194. 'Complete your fasting until night sets in' means that the time of fasting
ends with nightfall, i.e. sunset marks the breaking of the fast. The precise
time of the end of the pre-dawn repast is when a lean strip of aurora appears
at the eastern end of the horizon and begins to grow. The time to break one's
fast starts when the darkness of night seems to have begun to appear over the
eastern horizon.
In our own time, some people have adopted an attitude of extreme caution with
regard to the time of both the end and start of fasting. The Law has not fixed
these schedules with rigid precision. If a person wakes up just at the crack
of dawn it is proper for him to eat and drink hastily. According to a Tradition
the Prophet said: 'If anyone of you hears the call for [the morning] Prayer
while he is eating he should not stop immediately, but should finish eating
to the extent of his bare need.' (Abu Da'ud. Siyam', 14 - Ed.) Similarly, one
need not wait for the light of day to disappear fully before breaking the fast.

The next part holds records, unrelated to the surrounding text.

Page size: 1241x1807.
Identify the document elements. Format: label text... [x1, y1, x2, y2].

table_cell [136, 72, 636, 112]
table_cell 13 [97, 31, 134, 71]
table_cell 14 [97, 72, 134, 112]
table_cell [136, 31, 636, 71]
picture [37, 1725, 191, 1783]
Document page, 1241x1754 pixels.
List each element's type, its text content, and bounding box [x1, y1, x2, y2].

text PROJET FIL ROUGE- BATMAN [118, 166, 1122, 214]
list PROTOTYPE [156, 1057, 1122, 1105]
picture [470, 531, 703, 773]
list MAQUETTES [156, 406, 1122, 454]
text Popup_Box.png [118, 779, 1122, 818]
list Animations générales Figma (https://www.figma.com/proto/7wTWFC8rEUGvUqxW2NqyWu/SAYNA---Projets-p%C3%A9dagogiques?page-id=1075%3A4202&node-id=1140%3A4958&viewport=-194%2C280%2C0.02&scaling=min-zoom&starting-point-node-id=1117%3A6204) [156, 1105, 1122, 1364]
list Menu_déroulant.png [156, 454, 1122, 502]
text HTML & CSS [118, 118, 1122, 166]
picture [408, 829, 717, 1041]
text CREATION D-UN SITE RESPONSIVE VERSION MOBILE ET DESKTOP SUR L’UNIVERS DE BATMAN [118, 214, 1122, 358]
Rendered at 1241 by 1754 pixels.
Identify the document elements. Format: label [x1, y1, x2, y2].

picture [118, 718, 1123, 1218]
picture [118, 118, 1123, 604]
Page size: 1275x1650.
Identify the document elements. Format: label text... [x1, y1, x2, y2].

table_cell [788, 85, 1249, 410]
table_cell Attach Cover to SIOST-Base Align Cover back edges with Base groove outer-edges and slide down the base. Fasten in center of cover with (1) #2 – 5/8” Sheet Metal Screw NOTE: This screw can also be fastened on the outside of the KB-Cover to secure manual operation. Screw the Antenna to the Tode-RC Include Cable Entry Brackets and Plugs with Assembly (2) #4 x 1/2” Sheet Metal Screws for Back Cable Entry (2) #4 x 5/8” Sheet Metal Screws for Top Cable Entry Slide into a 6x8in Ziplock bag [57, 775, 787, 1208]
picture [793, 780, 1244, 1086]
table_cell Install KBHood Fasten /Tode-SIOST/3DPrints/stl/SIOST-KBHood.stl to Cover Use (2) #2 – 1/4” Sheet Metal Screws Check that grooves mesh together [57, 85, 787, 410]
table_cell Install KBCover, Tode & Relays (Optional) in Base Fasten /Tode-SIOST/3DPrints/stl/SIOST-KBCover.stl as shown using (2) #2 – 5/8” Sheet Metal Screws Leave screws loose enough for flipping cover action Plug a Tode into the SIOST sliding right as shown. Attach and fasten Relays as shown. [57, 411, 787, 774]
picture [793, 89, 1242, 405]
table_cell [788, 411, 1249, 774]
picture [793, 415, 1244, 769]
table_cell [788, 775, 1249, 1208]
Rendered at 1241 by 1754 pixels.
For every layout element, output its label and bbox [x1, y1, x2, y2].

The Prophet, for instance, used to ask Bilil to bring him something to drink
as soon as the sun had set. Bilal expressed his astonishment, pointing out that
the light of day could still be observed. To this the Prophet replied that the
time of fasting came to an end when the darkness of night began to rise from
the east. (Muslim, 'Siyam', 10; Abu Da'ud, 'Siyam', 15; etc. - Ed.)
195. 'On retreat in the mosque' refers to the religious practice of spending the last ten days of Ramadan in the mosque, consecrating this time to the remembrance of God. In this state, known as i'tikaf, one may go out of the mosque only for the absolutely necessary requirements of life, but one must stay away from gratifying one's sexual desire.
196. The directive here is neither to exceed nor draw near the limits set
by God. This means that it is dangerous for a man to skirt the boundaries of
disobedience; prudence demands that one should keep some distance from these
lest one's steps inadvertent lead one to cross them. The same principle has
been enunciated in a Tradition in which the Prophet said: 'Even sovereign has
an enclosed pasture and the enclosed pasture of God consists of His prohibitions.
So, whosoever keeps grazing around that pasture is likely to fall into it.'
(Bukhari, 'lman', 36; 'Buyu'', 3; Muslim, 'Musaqah', 107; Abu Da'd, 'Buyu",
3; Tirmidhi, 'Buyu", 1; Nasa'i, 'Buyu?, 3; 'Ashribah', 50; Ibn Majah, 'Fitan',
14 - Ed.)
It is a pity that many people. who are not conversant with the spirit of the
Shari'ah (Islamic law), insist on using these boundaries to the limits. Many
religious scholars exert themselves in finding out arguments to justify this
attitude, and a point is thus reached where only a hair's breadth separates
obedience from disobedience. Consequently many people fall prey to disobedience,
even to downright error and wrong-doing. For once a man arrives at this point
he is seldom capable of discerning between right and wrong, and maintaining
the absolute self-control needed to keep within the lawful limits.
197. One meaning of this verse is that people should not try to seek illegitimate benefits by bribing magistrates. Another meaning is that when a person is aware that the property, he claims rightfully belongs to someone else, he should not file a judicial petition either because the other party lacks the evidence to support their case or because by trickery and cunning the petitioner can usurp that property. It is possible that the judicial authority would decide the case in favour of the false claimant on the basis of the formal strength of the claim, but as this judicial verdict would merely be the result of the chicanery to which the claimant had resorted he would not become its rightful owner. In spite of the judgement of the court the property would remain unlawful for him in the sight of God. It has been reported in a Tradition that the Prophet said: 'I am merely a human being and you bring to me your disputes. It is possible that some of you will be more impressive in argument than others, so that 1 may give judgement in favour of one on the basis of what 1 hear. Beware that if 1 award to someone what belongs to his brother, I will have assigned to him a lump of Fire.' (Bukhari, 'Shahadat', 27; Muslim, 'Aqdiayah', 4; Abu Da'ud , 'Aqdiayah', 7; Tirmidhi, 'Ahkam', 11, 18; Nasai 'Qudat', 12, 33; 1bn Majah, 'AhkAm', 5, etc. - Ed.)